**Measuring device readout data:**
########################################

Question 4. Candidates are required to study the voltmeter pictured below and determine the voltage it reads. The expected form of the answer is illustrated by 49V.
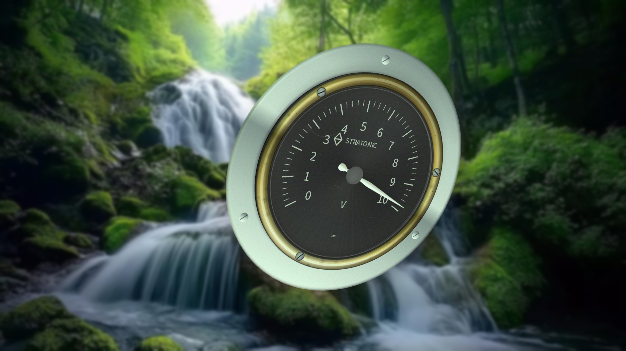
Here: 9.8V
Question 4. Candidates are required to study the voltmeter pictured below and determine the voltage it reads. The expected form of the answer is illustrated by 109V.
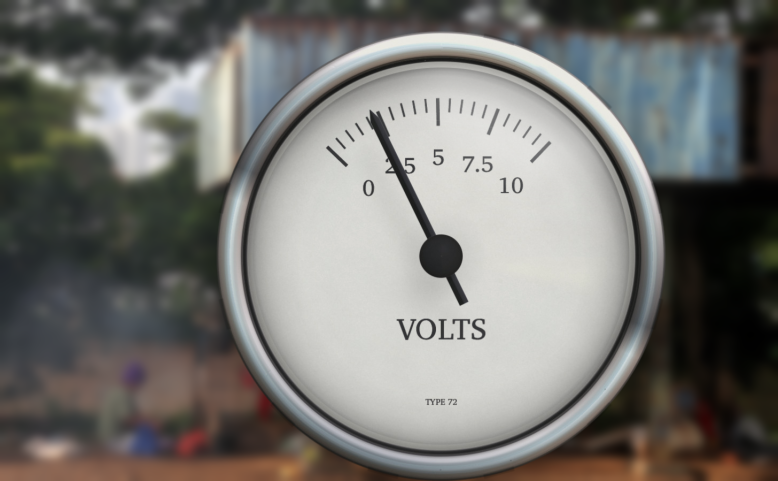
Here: 2.25V
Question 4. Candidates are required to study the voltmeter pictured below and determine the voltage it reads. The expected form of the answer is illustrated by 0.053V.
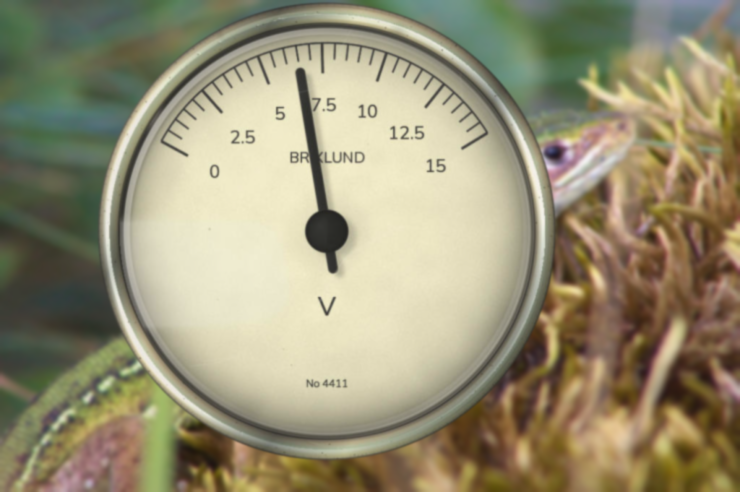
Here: 6.5V
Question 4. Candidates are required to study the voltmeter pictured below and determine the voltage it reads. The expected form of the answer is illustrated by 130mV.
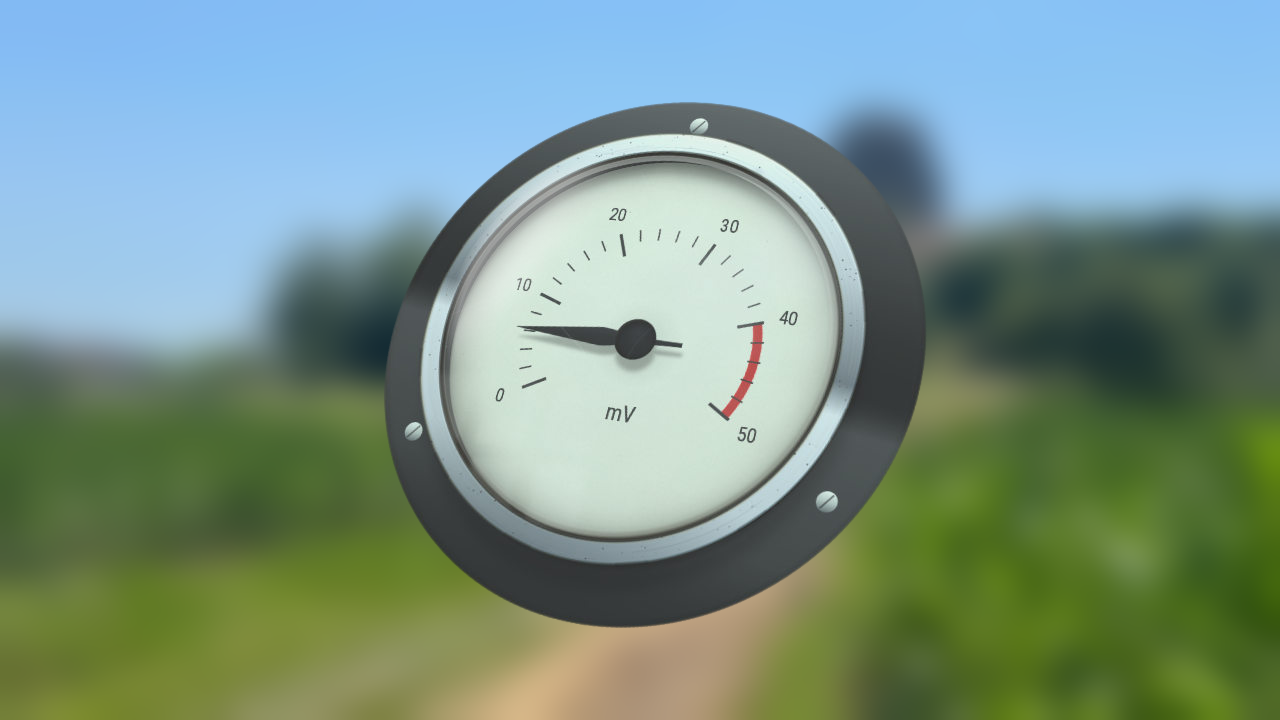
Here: 6mV
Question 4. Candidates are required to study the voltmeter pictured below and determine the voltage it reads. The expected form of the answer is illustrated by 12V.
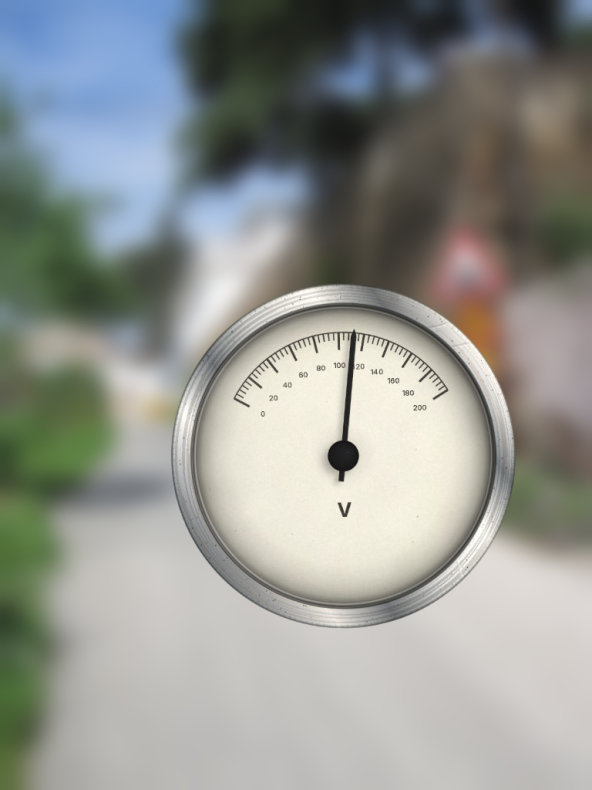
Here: 112V
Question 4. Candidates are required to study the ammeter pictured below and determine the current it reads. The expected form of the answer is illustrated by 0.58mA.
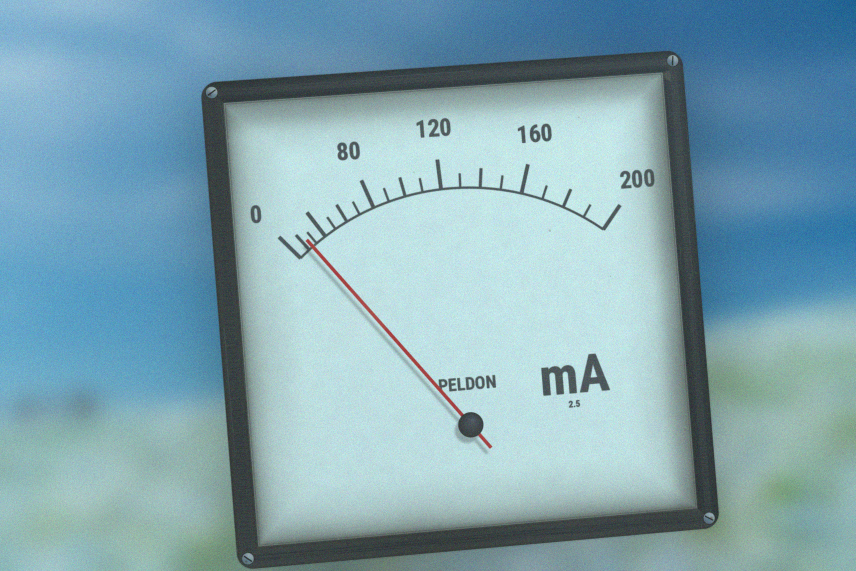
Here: 25mA
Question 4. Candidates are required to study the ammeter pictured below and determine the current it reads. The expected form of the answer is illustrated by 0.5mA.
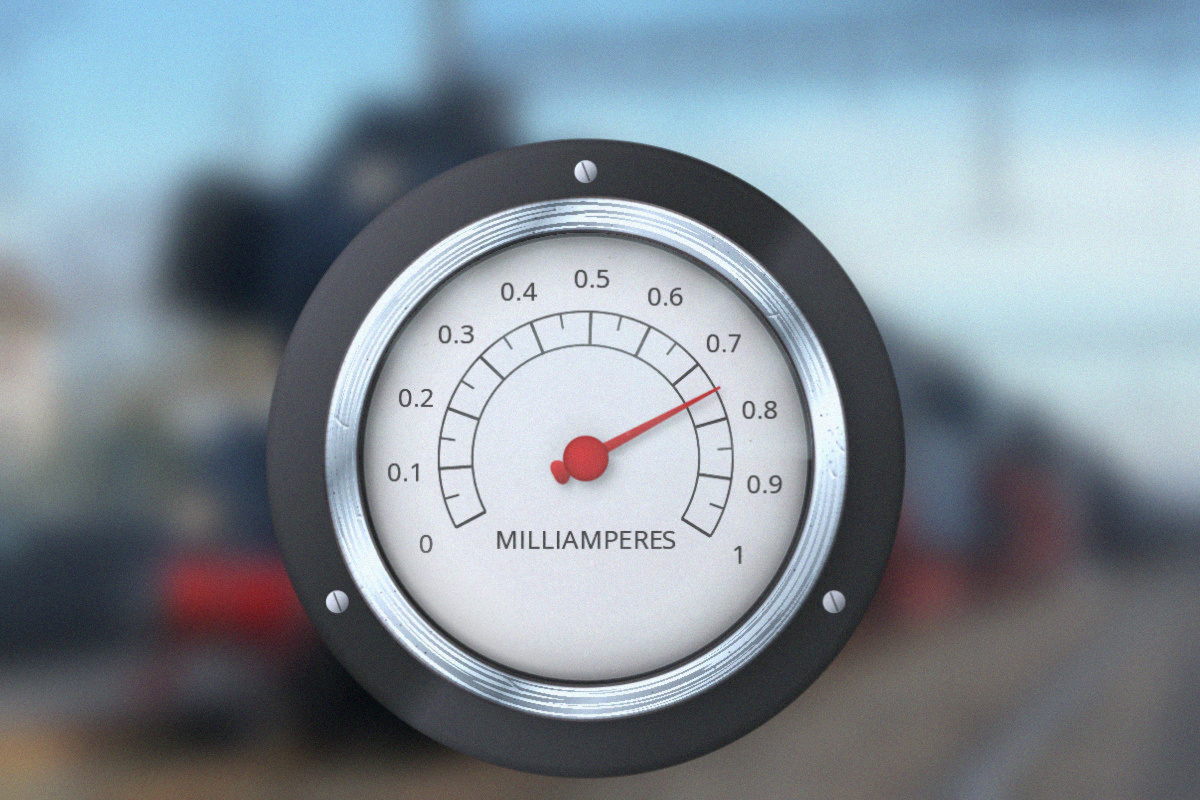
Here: 0.75mA
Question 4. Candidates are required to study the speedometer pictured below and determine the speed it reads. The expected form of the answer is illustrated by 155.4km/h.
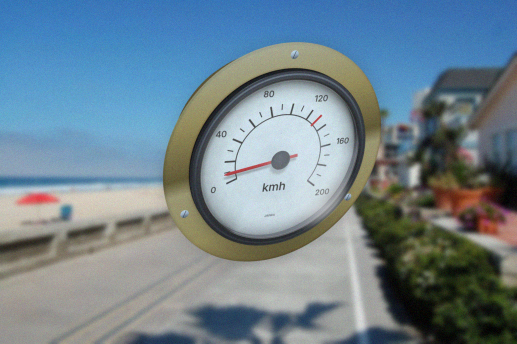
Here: 10km/h
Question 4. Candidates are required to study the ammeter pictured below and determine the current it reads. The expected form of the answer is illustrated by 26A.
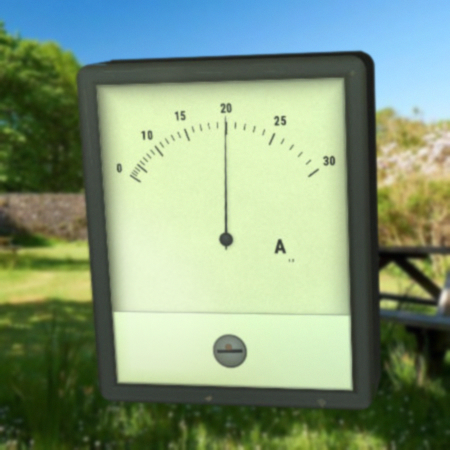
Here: 20A
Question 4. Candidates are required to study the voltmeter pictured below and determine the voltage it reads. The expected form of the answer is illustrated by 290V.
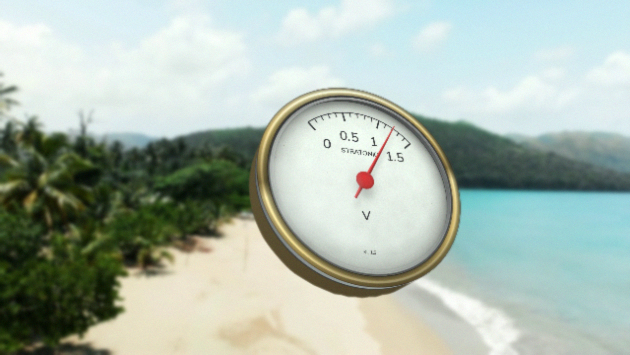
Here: 1.2V
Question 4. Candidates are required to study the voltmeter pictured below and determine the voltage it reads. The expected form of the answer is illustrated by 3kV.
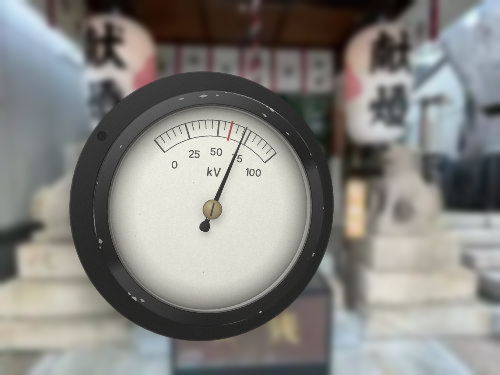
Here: 70kV
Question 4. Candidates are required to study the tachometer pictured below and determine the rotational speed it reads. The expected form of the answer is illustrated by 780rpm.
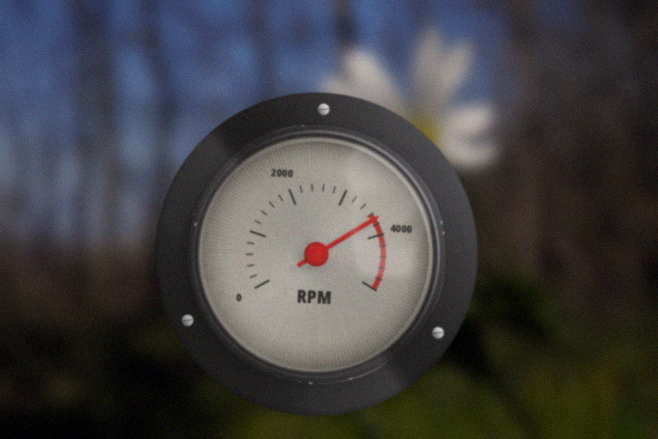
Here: 3700rpm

########################################

Convert the rows from the line containing "illustrated by 109V." through the end of the rows into a JSON list of strings, one string per line, with blank lines omitted. Leave the pictures out of the answer.

**TASK ANSWER:**
[
  "Question 4. Candidates are required to study the voltmeter pictured below and determine the voltage it reads. The expected form of the answer is illustrated by 109V.",
  "Here: 2.25V",
  "Question 4. Candidates are required to study the voltmeter pictured below and determine the voltage it reads. The expected form of the answer is illustrated by 0.053V.",
  "Here: 6.5V",
  "Question 4. Candidates are required to study the voltmeter pictured below and determine the voltage it reads. The expected form of the answer is illustrated by 130mV.",
  "Here: 6mV",
  "Question 4. Candidates are required to study the voltmeter pictured below and determine the voltage it reads. The expected form of the answer is illustrated by 12V.",
  "Here: 112V",
  "Question 4. Candidates are required to study the ammeter pictured below and determine the current it reads. The expected form of the answer is illustrated by 0.58mA.",
  "Here: 25mA",
  "Question 4. Candidates are required to study the ammeter pictured below and determine the current it reads. The expected form of the answer is illustrated by 0.5mA.",
  "Here: 0.75mA",
  "Question 4. Candidates are required to study the speedometer pictured below and determine the speed it reads. The expected form of the answer is illustrated by 155.4km/h.",
  "Here: 10km/h",
  "Question 4. Candidates are required to study the ammeter pictured below and determine the current it reads. The expected form of the answer is illustrated by 26A.",
  "Here: 20A",
  "Question 4. Candidates are required to study the voltmeter pictured below and determine the voltage it reads. The expected form of the answer is illustrated by 290V.",
  "Here: 1.2V",
  "Question 4. Candidates are required to study the voltmeter pictured below and determine the voltage it reads. The expected form of the answer is illustrated by 3kV.",
  "Here: 70kV",
  "Question 4. Candidates are required to study the tachometer pictured below and determine the rotational speed it reads. The expected form of the answer is illustrated by 780rpm.",
  "Here: 3700rpm"
]